J'ai longtemps fait le même cauchemar. Ça se passait dans un théâtre. Au lever du rideau, j'entrais en scène, j'ouvrais la bouche pour livrer ma première réplique et puis, subitement, devant la salle bondée, je figeais comme une statue de sel en me rendant compte avec effroi que j'avais oublié mon texte. Tout mon texte. Immanquablement, je me réveillais en sueurs, le coeur battant mais soulagée de constater que ce n'était qu'un rêve, un mauvais rêve.

Malheureusement, ce mauvais rêve va devenir réalité demain alors que je vais m'avancer sur la scène du Rideau Vert en compagnie d'une dizaine de mes consoeurs journalistes, animatrices et chanteuses, pour la lecture publique et un brin chaotique des Belles-soeurs de Michel Tremblay.

 

C'est Monique Giroux, alias Germaine Lauzon, la colleuse de timbres en chef, qui a eu cette idée de fou à la fin de l'été pour souligner les 40 ans de cette pièce phare et pour amasser des sous pour le Théâtre du Rideau Vert.

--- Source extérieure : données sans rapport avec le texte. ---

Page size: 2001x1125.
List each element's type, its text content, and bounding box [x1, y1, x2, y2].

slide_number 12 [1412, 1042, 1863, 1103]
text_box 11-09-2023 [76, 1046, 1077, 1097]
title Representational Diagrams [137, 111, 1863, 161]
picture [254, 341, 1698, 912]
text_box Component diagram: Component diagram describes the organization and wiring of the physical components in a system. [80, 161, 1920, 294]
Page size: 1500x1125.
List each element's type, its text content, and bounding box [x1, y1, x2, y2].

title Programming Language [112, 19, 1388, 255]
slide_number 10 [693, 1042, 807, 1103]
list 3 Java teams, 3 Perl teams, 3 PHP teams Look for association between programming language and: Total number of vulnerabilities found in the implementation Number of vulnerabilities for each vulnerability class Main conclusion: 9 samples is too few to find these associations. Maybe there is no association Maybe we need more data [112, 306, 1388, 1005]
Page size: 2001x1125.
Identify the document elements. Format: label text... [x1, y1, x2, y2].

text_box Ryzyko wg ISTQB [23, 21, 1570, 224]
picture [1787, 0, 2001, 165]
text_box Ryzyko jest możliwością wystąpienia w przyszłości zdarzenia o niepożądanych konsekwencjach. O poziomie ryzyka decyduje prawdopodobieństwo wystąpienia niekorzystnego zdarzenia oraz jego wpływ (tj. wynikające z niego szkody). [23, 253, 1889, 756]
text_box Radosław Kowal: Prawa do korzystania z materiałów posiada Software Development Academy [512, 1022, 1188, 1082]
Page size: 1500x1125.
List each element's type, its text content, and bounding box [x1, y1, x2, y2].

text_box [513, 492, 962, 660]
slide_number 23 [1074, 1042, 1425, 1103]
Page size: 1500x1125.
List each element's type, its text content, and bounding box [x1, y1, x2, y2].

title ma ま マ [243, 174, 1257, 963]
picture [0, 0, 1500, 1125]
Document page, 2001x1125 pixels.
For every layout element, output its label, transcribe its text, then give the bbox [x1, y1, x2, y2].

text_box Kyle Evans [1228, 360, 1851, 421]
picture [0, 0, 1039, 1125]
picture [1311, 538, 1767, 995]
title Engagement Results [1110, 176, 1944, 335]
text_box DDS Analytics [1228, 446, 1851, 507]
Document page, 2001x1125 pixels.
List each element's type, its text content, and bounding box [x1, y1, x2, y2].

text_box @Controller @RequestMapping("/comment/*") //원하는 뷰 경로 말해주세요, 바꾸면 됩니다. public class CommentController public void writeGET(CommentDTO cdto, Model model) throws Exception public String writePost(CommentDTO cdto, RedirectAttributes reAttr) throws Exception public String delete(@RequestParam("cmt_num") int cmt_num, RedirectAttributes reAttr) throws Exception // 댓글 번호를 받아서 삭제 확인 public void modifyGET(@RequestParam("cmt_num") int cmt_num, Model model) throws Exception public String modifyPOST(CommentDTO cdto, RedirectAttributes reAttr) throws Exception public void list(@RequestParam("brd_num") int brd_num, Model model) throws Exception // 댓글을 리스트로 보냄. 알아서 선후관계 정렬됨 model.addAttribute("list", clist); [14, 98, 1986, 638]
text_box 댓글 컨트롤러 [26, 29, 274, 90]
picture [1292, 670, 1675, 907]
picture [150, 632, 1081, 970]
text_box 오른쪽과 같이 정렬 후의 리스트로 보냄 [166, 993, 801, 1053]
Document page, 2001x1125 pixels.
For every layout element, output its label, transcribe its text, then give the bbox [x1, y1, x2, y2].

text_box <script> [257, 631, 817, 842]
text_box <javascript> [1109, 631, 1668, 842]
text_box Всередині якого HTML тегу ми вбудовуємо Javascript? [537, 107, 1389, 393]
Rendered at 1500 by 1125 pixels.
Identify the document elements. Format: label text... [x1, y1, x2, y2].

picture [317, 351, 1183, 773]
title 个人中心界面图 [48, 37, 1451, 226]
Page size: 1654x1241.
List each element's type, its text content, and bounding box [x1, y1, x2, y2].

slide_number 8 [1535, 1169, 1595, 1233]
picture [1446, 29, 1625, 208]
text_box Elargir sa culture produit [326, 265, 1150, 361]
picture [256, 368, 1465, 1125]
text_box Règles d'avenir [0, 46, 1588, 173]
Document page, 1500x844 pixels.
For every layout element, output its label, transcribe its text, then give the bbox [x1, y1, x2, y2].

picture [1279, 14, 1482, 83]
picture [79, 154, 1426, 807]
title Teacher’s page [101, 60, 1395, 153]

Objectivement, c'était une excellente idée. Mais ce que je n'arrive toujours pas à comprendre, c'est pourquoi lorsque le téléphone a sonné, me proposant de me joindre à Louise Beaudoin, Liza Frulla, Ariane Moffatt, Isabelle Maréchal, Dominique Poirier, Suzanne Lévesque et compagnie, j'ai dit oui tout de suite. Oui, sans y réfléchir. Oui, aucun problème, ça va me faire plaisir. Oui, j'ai toujours rêvé d'être dirigée par Denise Filiatrault. Oui, ça va être le fun.

Le fun??? Dès la première lecture autour de la table, sous les néons crus de l'École nationale, j'ai compris, que dis-je, nous avons compris que nous n'étions pas des comédiennes, que ça prenait beaucoup de talent, de patience et de courage pour être ce que nous n'étions pas et que nous avions été bien téméraires de nous embarquer dans une telle galère.

En même temps, ce premier plongeon dans un classique que je croyais connaître par coeur alors qu'il n'en était rien, avait quelque chose de... jouissif? Oui, le mot est juste. Je ne pense pas trahir la pensée de mes camarades en affirmant que ce contact physique et visuel avec le texte de Tremblay, l'apprivoisement lent et patient de nos personnages, le spectacle inspirant de Filiatrault, cheveux hirsutes, baguettes en l'air, se démenant comme une démone pour nous ramener au coeur du texte et dans la justesse de l'émotion, tout cela a été un vrai bonheur et une réelle découverte théâtrale. Et que dire de la camaraderie qui s'est installée spontanément entre les belles-soeurs, un peu comme si la panique devant la difficulté de la tâche avait soudé notre solidarité malgré l'univers compétitif dans lequel nous évoluons et les entreprises concurrentes qui nous emploient.

Bref, d'un côté, je ne regrette pas une seconde d'avoir «scrappé» tous mes lundis soir depuis un mois à lire, relire et approfondir le texte de Tremblay. Pas plus que je ne regrette d'avoir hérité du rôle d'Yvette Longpré, une idiote finie, un abîme d'insignifiance.

D'un côté, j'ai été charmée et sincèrement touchée par cette aventure. Mais de l'autre, plus le moment fatidique de la première de nos deux prestations approche, et plus je suis terrorisée à l'idée de perdre tous mes moyens et de me transformer en statue de sel sur scène. Les filles ont beau essayer de me rassurer (et de se rassurer elles-mêmes par la même occasion), la peur de se couvrir de ridicule est plus forte que tout. Mais tant pis, il est trop tard pour reculer. Si jamais une d'entre nous s'évanouit sur scène, appelez l'ambulance. Sinon, amusez-vous. Vous avez même le droit de rire de nous. Mais pas trop fort quand même. Quant à moi, il se peut que je meure demain au Rideau Vert. Mais sachant que j'ai essayé de dompter ma grande peur, je mourrai en paix.